— TASK DESCRIPTION —
Reproduce the text of the lines below word for word, leaving out the images.

— GIVEN DATA —
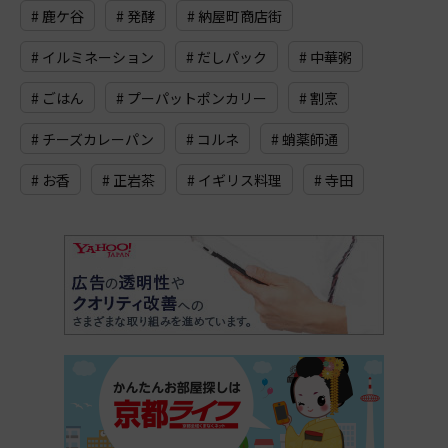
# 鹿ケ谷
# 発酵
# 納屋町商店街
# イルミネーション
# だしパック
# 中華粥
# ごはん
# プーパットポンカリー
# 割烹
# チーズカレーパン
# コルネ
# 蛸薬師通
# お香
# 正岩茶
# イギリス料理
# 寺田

— ANSWER BOX —
# 鹿ケ谷
# 発酵
# 納屋町商店街
# イルミネーション
# だしパック
# 中華粥
# ごはん
# プーパットポンカリー
# 割烹
# チーズカレーパン
# コルネ
# 蛸薬師通
# お香
# 正岩茶
# イギリス料理
# 寺田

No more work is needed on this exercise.